Work instruction:
Images do not belong in the copy. Retype all the entries below exactly.

Available data:
_____

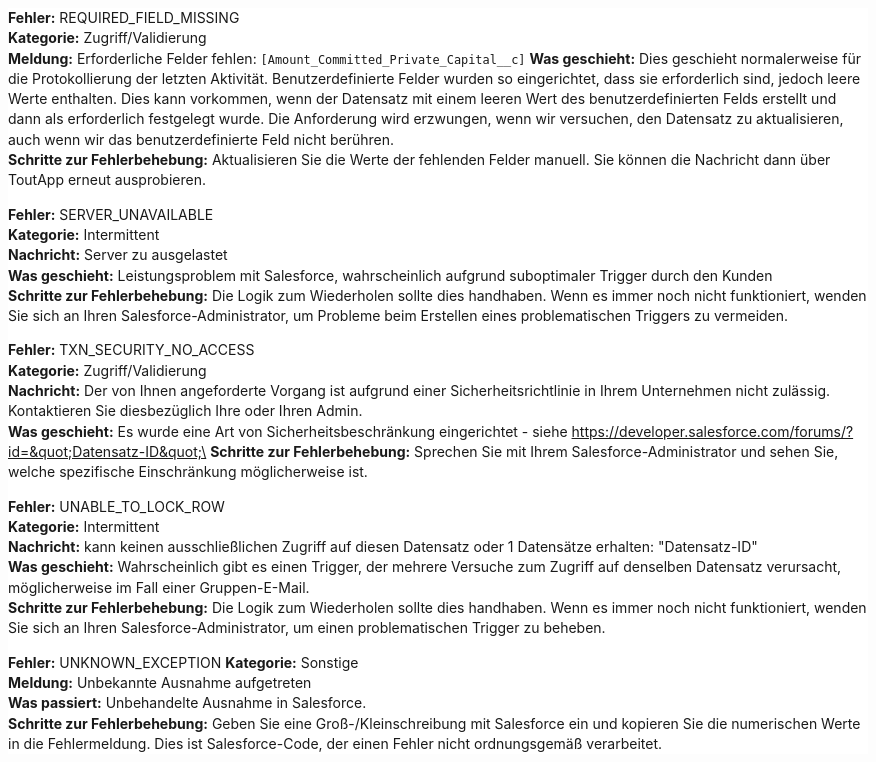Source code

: **Fehler:** REQUIRED_FIELD_MISSING\
**Kategorie:** Zugriff/Validierung\
**Meldung:** Erforderliche Felder fehlen: `[Amount_Committed_Private_Capital__c]`
**Was geschieht:** Dies geschieht normalerweise für die Protokollierung der letzten Aktivität. Benutzerdefinierte Felder wurden so eingerichtet, dass sie erforderlich sind, jedoch leere Werte enthalten. Dies kann vorkommen, wenn der Datensatz mit einem leeren Wert des benutzerdefinierten Felds erstellt und dann als erforderlich festgelegt wurde. Die Anforderung wird erzwungen, wenn wir versuchen, den Datensatz zu aktualisieren, auch wenn wir das benutzerdefinierte Feld nicht berühren.\
**Schritte zur Fehlerbehebung:** Aktualisieren Sie die Werte der fehlenden Felder manuell. Sie können die Nachricht dann über ToutApp erneut ausprobieren.

**Fehler:** SERVER_UNAVAILABLE\
**Kategorie:** Intermittent\
**Nachricht:** Server zu ausgelastet\
**Was geschieht:** Leistungsproblem mit Salesforce, wahrscheinlich aufgrund suboptimaler Trigger durch den Kunden\
**Schritte zur Fehlerbehebung:** Die Logik zum Wiederholen sollte dies handhaben. Wenn es immer noch nicht funktioniert, wenden Sie sich an Ihren Salesforce-Administrator, um Probleme beim Erstellen eines problematischen Triggers zu vermeiden.

**Fehler:** TXN_SECURITY_NO_ACCESS\
**Kategorie:** Zugriff/Validierung\
**Nachricht:** Der von Ihnen angeforderte Vorgang ist aufgrund einer Sicherheitsrichtlinie in Ihrem Unternehmen nicht zulässig. Kontaktieren Sie diesbezüglich Ihre oder Ihren Admin.<br/>
**Was geschieht:** Es wurde eine Art von Sicherheitsbeschränkung eingerichtet - siehe https://developer.salesforce.com/forums/?id=&quot;Datensatz-ID&quot;\
**Schritte zur Fehlerbehebung:** Sprechen Sie mit Ihrem Salesforce-Administrator und sehen Sie, welche spezifische Einschränkung möglicherweise ist.

**Fehler:** UNABLE_TO_LOCK_ROW\
**Kategorie:** Intermittent\
**Nachricht:** kann keinen ausschließlichen Zugriff auf diesen Datensatz oder 1 Datensätze erhalten: &quot;Datensatz-ID&quot;\
**Was geschieht:** Wahrscheinlich gibt es einen Trigger, der mehrere Versuche zum Zugriff auf denselben Datensatz verursacht, möglicherweise im Fall einer Gruppen-E-Mail.\
**Schritte zur Fehlerbehebung:** Die Logik zum Wiederholen sollte dies handhaben. Wenn es immer noch nicht funktioniert, wenden Sie sich an Ihren Salesforce-Administrator, um einen problematischen Trigger zu beheben.

**Fehler:** UNKNOWN_EXCEPTION
**Kategorie:** Sonstige\
**Meldung:** Unbekannte Ausnahme aufgetreten\
**Was passiert:** Unbehandelte Ausnahme in Salesforce.\
**Schritte zur Fehlerbehebung:** Geben Sie eine Groß-/Kleinschreibung mit Salesforce ein und kopieren Sie die numerischen Werte in die Fehlermeldung. Dies ist Salesforce-Code, der einen Fehler nicht ordnungsgemäß verarbeitet.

_____

Your response:
Source code

: **Fehler:** REQUIRED_FIELD_MISSING\
**Kategorie:** Zugriff/Validierung\
**Meldung:** Erforderliche Felder fehlen: `[Amount_Committed_Private_Capital__c]`
**Was geschieht:** Dies geschieht normalerweise für die Protokollierung der letzten Aktivität. Benutzerdefinierte Felder wurden so eingerichtet, dass sie erforderlich sind, jedoch leere Werte enthalten. Dies kann vorkommen, wenn der Datensatz mit einem leeren Wert des benutzerdefinierten Felds erstellt und dann als erforderlich festgelegt wurde. Die Anforderung wird erzwungen, wenn wir versuchen, den Datensatz zu aktualisieren, auch wenn wir das benutzerdefinierte Feld nicht berühren.\
**Schritte zur Fehlerbehebung:** Aktualisieren Sie die Werte der fehlenden Felder manuell. Sie können die Nachricht dann über ToutApp erneut ausprobieren.

**Fehler:** SERVER_UNAVAILABLE\
**Kategorie:** Intermittent\
**Nachricht:** Server zu ausgelastet\
**Was geschieht:** Leistungsproblem mit Salesforce, wahrscheinlich aufgrund suboptimaler Trigger durch den Kunden\
**Schritte zur Fehlerbehebung:** Die Logik zum Wiederholen sollte dies handhaben. Wenn es immer noch nicht funktioniert, wenden Sie sich an Ihren Salesforce-Administrator, um Probleme beim Erstellen eines problematischen Triggers zu vermeiden.

**Fehler:** TXN_SECURITY_NO_ACCESS\
**Kategorie:** Zugriff/Validierung\
**Nachricht:** Der von Ihnen angeforderte Vorgang ist aufgrund einer Sicherheitsrichtlinie in Ihrem Unternehmen nicht zulässig. Kontaktieren Sie diesbezüglich Ihre oder Ihren Admin.<br/>
**Was geschieht:** Es wurde eine Art von Sicherheitsbeschränkung eingerichtet - siehe https://developer.salesforce.com/forums/?id=&quot;Datensatz-ID&quot;\
**Schritte zur Fehlerbehebung:** Sprechen Sie mit Ihrem Salesforce-Administrator und sehen Sie, welche spezifische Einschränkung möglicherweise ist.

**Fehler:** UNABLE_TO_LOCK_ROW\
**Kategorie:** Intermittent\
**Nachricht:** kann keinen ausschließlichen Zugriff auf diesen Datensatz oder 1 Datensätze erhalten: &quot;Datensatz-ID&quot;\
**Was geschieht:** Wahrscheinlich gibt es einen Trigger, der mehrere Versuche zum Zugriff auf denselben Datensatz verursacht, möglicherweise im Fall einer Gruppen-E-Mail.\
**Schritte zur Fehlerbehebung:** Die Logik zum Wiederholen sollte dies handhaben. Wenn es immer noch nicht funktioniert, wenden Sie sich an Ihren Salesforce-Administrator, um einen problematischen Trigger zu beheben.

**Fehler:** UNKNOWN_EXCEPTION
**Kategorie:** Sonstige\
**Meldung:** Unbekannte Ausnahme aufgetreten\
**Was passiert:** Unbehandelte Ausnahme in Salesforce.\
**Schritte zur Fehlerbehebung:** Geben Sie eine Groß-/Kleinschreibung mit Salesforce ein und kopieren Sie die numerischen Werte in die Fehlermeldung. Dies ist Salesforce-Code, der einen Fehler nicht ordnungsgemäß verarbeitet.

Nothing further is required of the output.